In past practice, few of those requirements were enforced. Also, few are required under Obama’s amnesty.
Once the debate is framed around jobs and wages for Americans, not about reciprocity, the polls showed much stronger opposition to immigration.
For example, the poll asked “do you approve or disapprove of the recent changes Barack Obama made to how the United States government will handle illegal immigrants currently living in this country, including allowing more than four million illegal immigrants to remain temporarily in the United States to work?”
That description was endorsed by 54 percent — or 12-points down from the reciprocal-themed question, likely in part because it included the phrases “to work” and “four million.”
The public has long disliked mass immigration, even as it grossly underestimates the annual inflow of migrants and guest-workers. That opposition is skewed by upper-income support for cheap migrant labor.
A growing number of rank-and-file GOP legislators — but still not the GOP leadership — are framing the immigration debate around immigration’s impact on Americans’ wages and jobs.
“More than 200,000 Tennesseans remain out of work, but rather than prioritize their plight, the President is putting the interests of those who have broken our laws ahead of them,” said Tennessee Republican Rep. Diane Black, in a statement prior to Obama’s Tuesday visit to Nashville.
“Why should unemployed Tennesseans have to compete with illegal immigrants for jobs?
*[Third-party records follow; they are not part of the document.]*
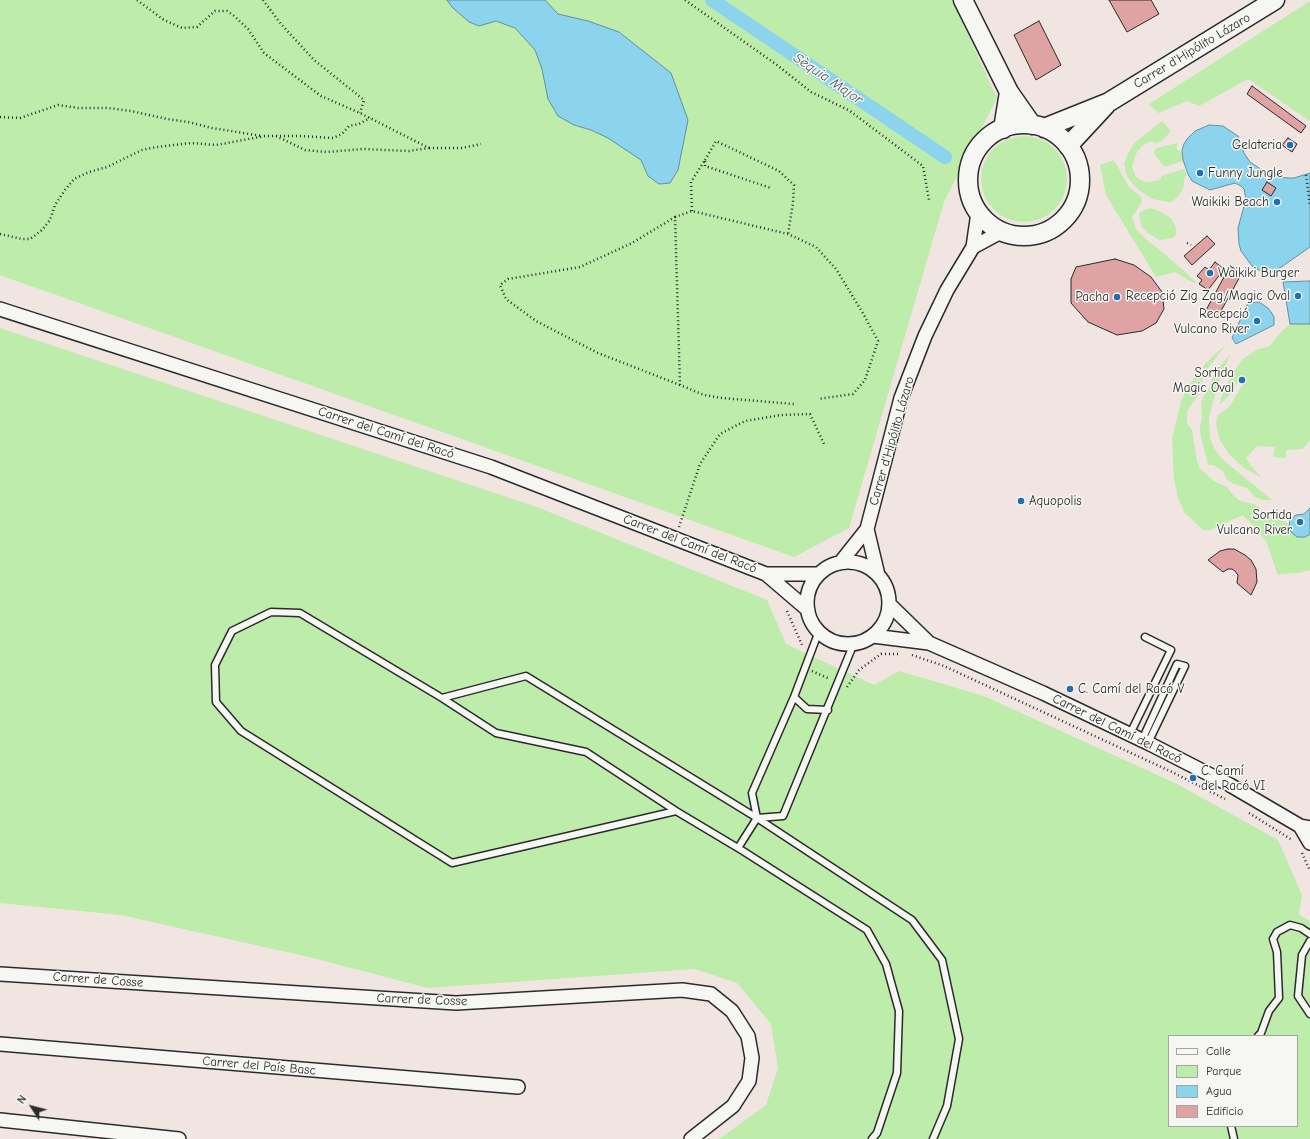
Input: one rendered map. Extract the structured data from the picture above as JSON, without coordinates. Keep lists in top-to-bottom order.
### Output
{
  "streets": {
    "street": [
      "Carrer d'Hipólito Lázaro",
      "Carrer del Camí del Racó",
      "Carrer de Cosse",
      "Carrer del País Basc"
    ]
  },
  "crossings": [
    ["Carrer d'Hipólito Lázaro", "Carrer del Camí del Racó"]
  ],
  "water": ["Sèquia Major"],
  "places": [
    "Gelateria",
    "Funny Jungle",
    "Waikiki Beach",
    "Waikiki Burger",
    "Recepció Zig Zag/Magic Oval",
    "Pacha",
    "Recepció Vulcano River",
    "Sortida Magic Oval",
    "Aquopolis",
    "Sortida Vulcano River",
    "C. Camí del Racó V",
    "C. Camí del Racó VI"
  ],
  "legend": [
    "Calle",
    "Parque",
    "Agua",
    "Edificio"
  ],
  "north": "top left"
}
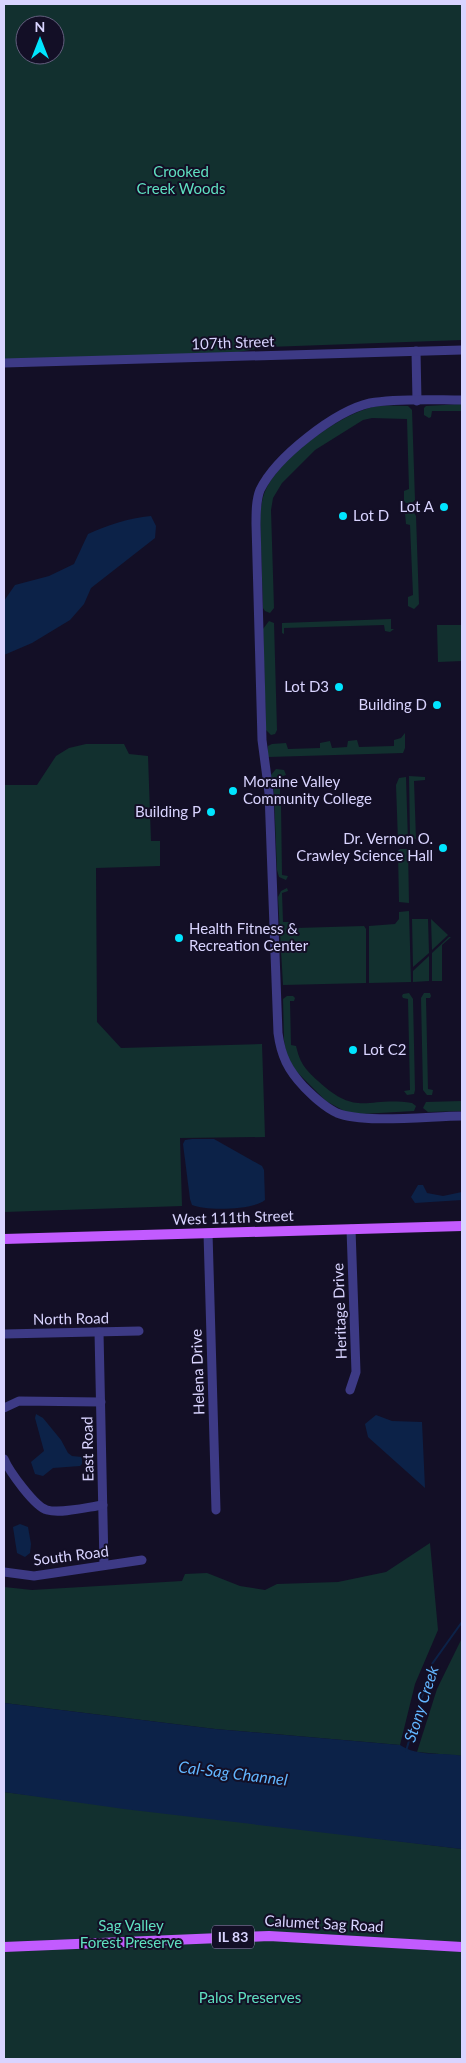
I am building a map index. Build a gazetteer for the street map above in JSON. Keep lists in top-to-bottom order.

And why should those who break our laws to come here be rewarded while so many wait to come here legally?” she asked. “This is wrong.”
Several other polls that ask respondents about work and immigration show far lower support for Obama’s policies, and show near-universal support for rules requiring companies to hire Americans before adding more immigrants.
Those work-and-immigration polls evoke very strong reactions from voters — and may have enough clout to allow the GOP to win swing-voters and Democrats in 2016.
For example, a September poll by Paragon Insights for the National Republican Senatorial Committee showed that large slices of the Democratic coalition would be “much more likely” to vote for a GOP candidate who says that “the first goal of immigration policy needs to be getting unemployed Americans back to work — not importing more low-wage workers to replace them.”
Thirty-eight percent of African-Americans, 39 percent of Democratic women, 36 percent of Latinos, 58 percent of retirees and roughly 47 precent of midwesterners said they would be “much more likely” to support a GOP candidate to favor the employment of Americans, according to the poll.
Despite these poll numbers, GOP leaders are reluctant to put themselves at the head of the voters’ parade. Instead, they’re backing business’ cheap-labor demands while trying to show agreement with their voters’ opposition to mass immigration.
That maneuvering is risky, if only because it makes it harder for GOP candidates to win support from swing-voters during presidential years.
At worst, the GOP leadership could zig-zag into the same disaster as the United Kingdom’s Conservative Party, which has lost a large slice of its base to a new low-immigration party, the UK Independence Party.
That process worked much faster in California, which was once dominated by Republicans and elected Ronald Reagan as governor. These days, immigrants have been recruited by the progressive political machine, and they outvote the GOP voters so much that there are no GOP leaders in state-wide positions.
The result is that “California has become increasingly feudal,” says author and professor Joel Kotkin. “By some estimates, the state’s level of [economic] inequality compares with that of such global models as the Dominican Republic, Gambia, and the Republic of the Congo… Like medieval serfs, increasing numbers of Californians are downwardly mobile, and doing worse than their parents.”